### YANG HARUS DIKERJAKAN
• 1. Sebutkan semua keterangan tentang ayah kedua anak yatim itu yang dimuat dalam teks tentang Surah Al-Kahfi ayat 82, baik dalam terjemahan ayat maupun dalam penjelasan ulama tafsir.
• 2. Tuliskan ulang bagian teks tentang Surah Al-Kahfi ayat 82 mulai dari "وَأَمَّا الْجِدَارُ فَكَانَ" sampai dengan "tukang tenun." tanpa mengubah satu kata pun.

### TEKS SUMBER
_ _ _ _ _ _ _

وَأَمَّا الْجِدَارُ فَكَانَ
لِغُلَامَيْنِ يَتِيمَيْنِ فِي الْمَدِينَةِ وَكَانَ تَحْتَهُ كَنْزٌ لَهُمَا
وَكَانَ أَبُوهُمَا صَالِحًا فَأَرَادَ رَبُّكَ أَنْ يَبْلُغَا أَشُدَّهُمَا
وَيَسْتَخْرِجَا كَنْزَهُمَا رَحْمَةً مِنْ رَبِّكَ
“Adapun
dinding rumah itu adalah kepunyaan dua anak yatim di kota itu, dan dibawahnya
ada harta benda simpanan bagi mereka berdua, sedang ayahnya adalah seorang yang
shalih, maka Rabbmu menghendaki agar mereka sampai kepada kedewasaannya dan
mengeluarkan simpanannya itu, sebagai rahmat dari Rabbmu” [Al-Kahfi/18 : 82]
Menurut
penjelasan para ulama tafsir, ayah yang dinyatakan dalam ayat ini sebagai ayah
yang shalih itu bukan ayah kandung dari kedua anak tersebut. Akan tetapi, orang
tua itu ialah kakeknya yang ketujuh, yang semasa hidupnya berprofesi sebagai
tukang tenun.

_ _ _ _ _ _ _

### Data koordinat kotak pembatas
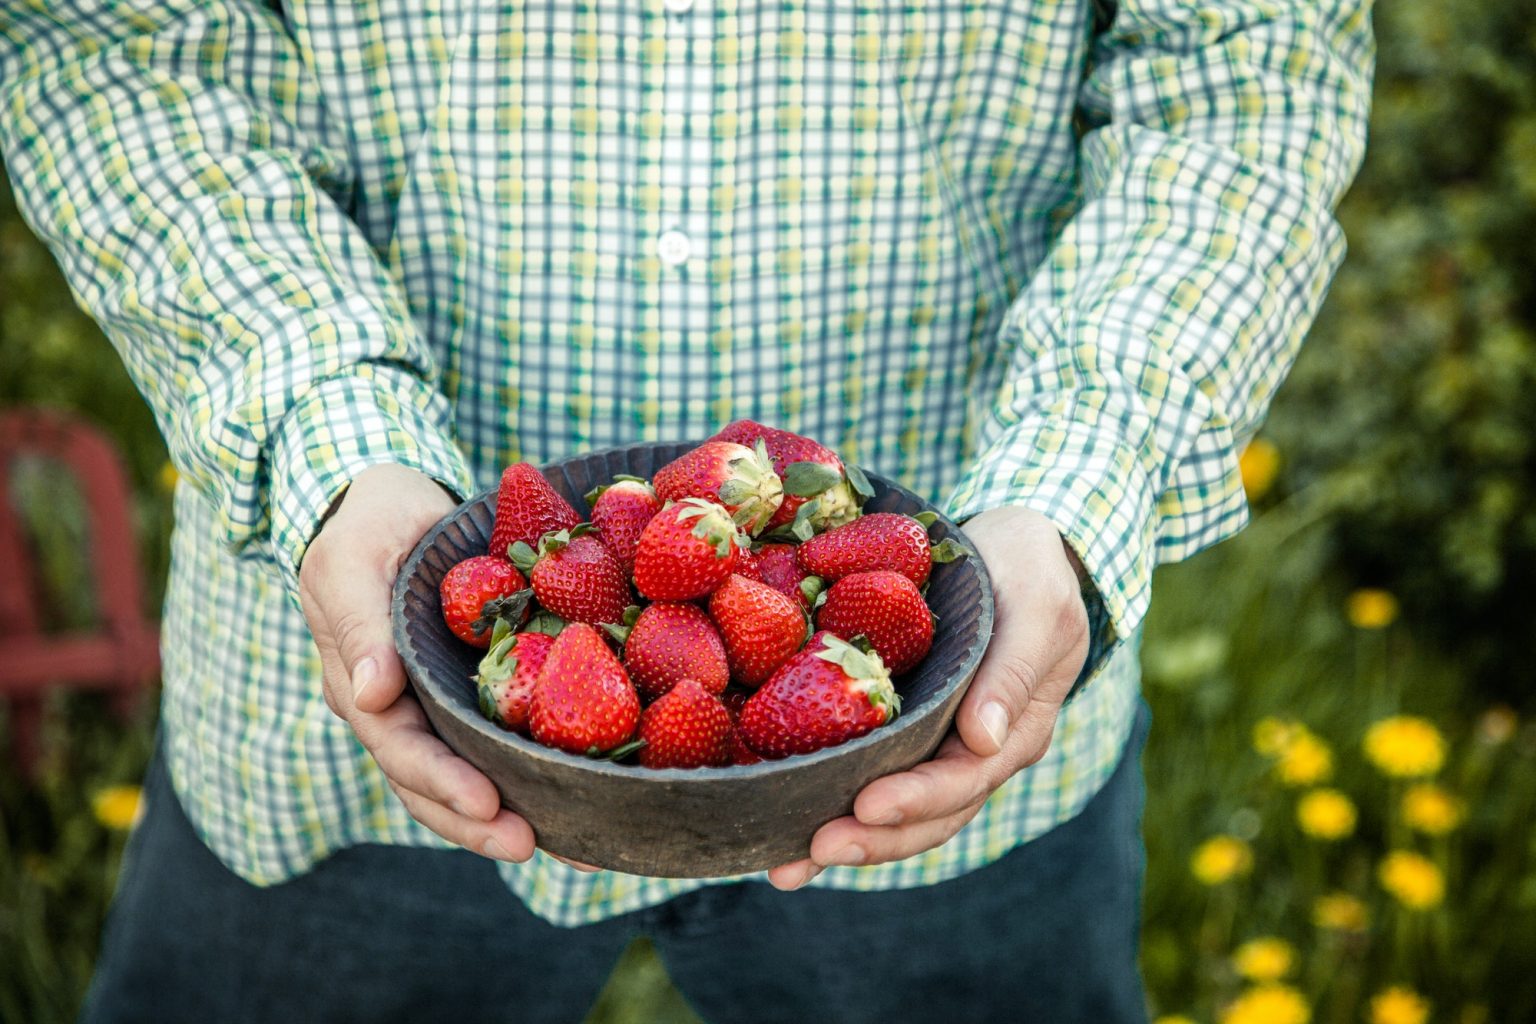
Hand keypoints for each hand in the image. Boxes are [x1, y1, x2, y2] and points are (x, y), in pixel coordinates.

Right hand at [298, 463, 535, 862]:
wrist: (395, 503)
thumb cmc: (370, 524)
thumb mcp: (352, 560)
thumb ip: (360, 626)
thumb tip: (369, 697)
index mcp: (360, 687)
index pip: (400, 749)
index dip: (442, 781)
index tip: (488, 801)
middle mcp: (397, 711)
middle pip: (431, 785)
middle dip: (479, 821)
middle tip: (531, 843)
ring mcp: (435, 706)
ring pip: (467, 776)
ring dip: (508, 814)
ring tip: (568, 844)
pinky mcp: (475, 692)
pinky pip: (502, 739)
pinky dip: (536, 772)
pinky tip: (585, 797)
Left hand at [766, 506, 1090, 889]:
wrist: (1011, 549)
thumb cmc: (1029, 568)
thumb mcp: (1036, 603)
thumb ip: (1014, 669)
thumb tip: (986, 741)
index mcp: (1014, 733)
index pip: (963, 781)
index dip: (915, 799)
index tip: (866, 805)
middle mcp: (973, 753)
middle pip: (924, 818)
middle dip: (869, 839)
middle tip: (810, 849)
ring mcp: (935, 746)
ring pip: (894, 812)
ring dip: (843, 840)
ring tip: (784, 864)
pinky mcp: (900, 728)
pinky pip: (865, 772)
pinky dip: (827, 798)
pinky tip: (778, 815)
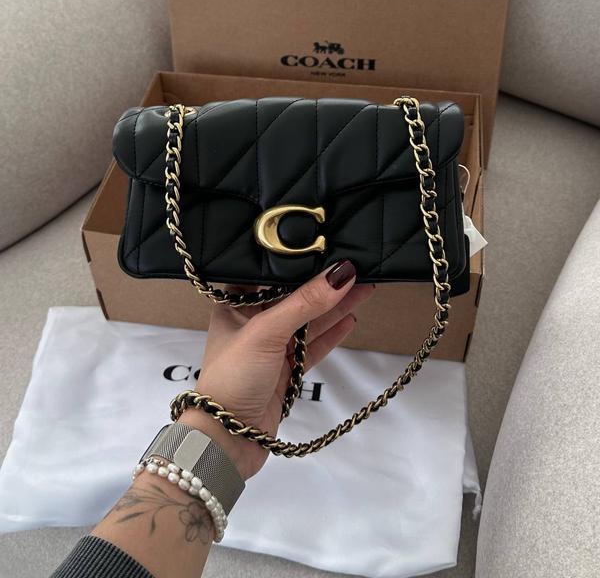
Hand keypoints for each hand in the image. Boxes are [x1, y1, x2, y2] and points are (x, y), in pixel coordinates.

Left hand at [179, 260, 373, 478]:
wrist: (228, 438)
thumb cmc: (235, 375)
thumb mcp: (267, 331)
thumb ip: (305, 303)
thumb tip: (341, 273)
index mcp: (234, 306)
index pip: (266, 275)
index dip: (292, 260)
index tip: (320, 244)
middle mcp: (252, 323)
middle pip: (293, 297)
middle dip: (322, 284)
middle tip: (355, 265)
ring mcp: (271, 348)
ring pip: (308, 321)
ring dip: (334, 307)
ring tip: (365, 287)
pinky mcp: (286, 371)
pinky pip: (313, 347)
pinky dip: (331, 334)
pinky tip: (351, 318)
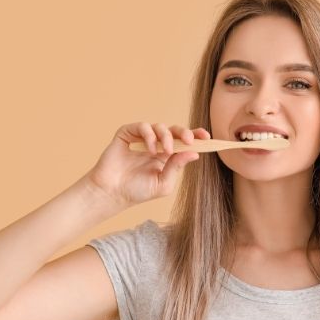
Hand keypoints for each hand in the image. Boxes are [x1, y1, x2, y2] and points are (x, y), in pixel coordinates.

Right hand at [86, 122, 209, 207]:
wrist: (113, 193)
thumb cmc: (137, 191)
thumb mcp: (163, 183)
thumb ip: (177, 167)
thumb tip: (194, 153)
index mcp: (166, 156)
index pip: (183, 142)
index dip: (195, 136)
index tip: (206, 136)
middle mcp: (155, 145)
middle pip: (174, 130)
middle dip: (184, 132)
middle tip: (189, 140)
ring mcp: (141, 139)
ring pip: (159, 126)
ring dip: (166, 136)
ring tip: (165, 150)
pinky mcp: (127, 135)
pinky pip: (141, 126)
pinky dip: (149, 135)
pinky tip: (150, 149)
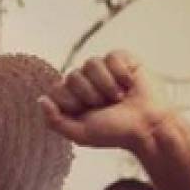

_ _ _ _ _ _ _

### KUNCI JAWABAN
• 1.
- Ia seorang yang shalih.
- Ia bukan ayah kandung kedua anak tersebut.
- Ia kakek yang ketujuh dari kedua anak itu.
- Semasa hidupnya ia berprofesi sebagai tukang tenun.

• 2.
وَأَمَّا الْجِدَارُ فَكَانَ
لِغُلَامَيْنِ يَتِيمَيْنِ فِي الْمَدِينَةِ وَكَانَ تَحْتَهُ كَنْزٌ لَهُمَا
وَكَانَ أَبُوهُمَا صَالِحًا فَأَرَادَ رَبُّكَ أَنْ يَبْلُغَا أَشُدَّهُمَا
وَيَسْتَخْرِجَا كَنْزَهُمَا رَحْمَةً مِنْ رَبِّكَ
“Adapun
dinding rumah itu adalah kepunyaan dua anak yatim di kota itu, dan dibawahnya
ada harta benda simpanan bagi mereka berdua, sedang ayahnya adalah seorang yang
shalih, maka Rabbmu menghendaki agar mereka sampai kepada kedewasaannya dan
mengeluarkan simpanannya itu, sebagai rahmat dari Rabbmu” [Al-Kahfi/18 : 82]
Menurut
penjelasan para ulama tafsir, ayah yang dinyatakan dalam ayat ini sebagai ayah
yang shalih itu bukan ayah kandung dari kedua anak tersebut. Akan tetapi, orang
tua itu ialah kakeknya yang ketujuh, yang semasa hidupnya berprofesi sebagai
tukang tenun.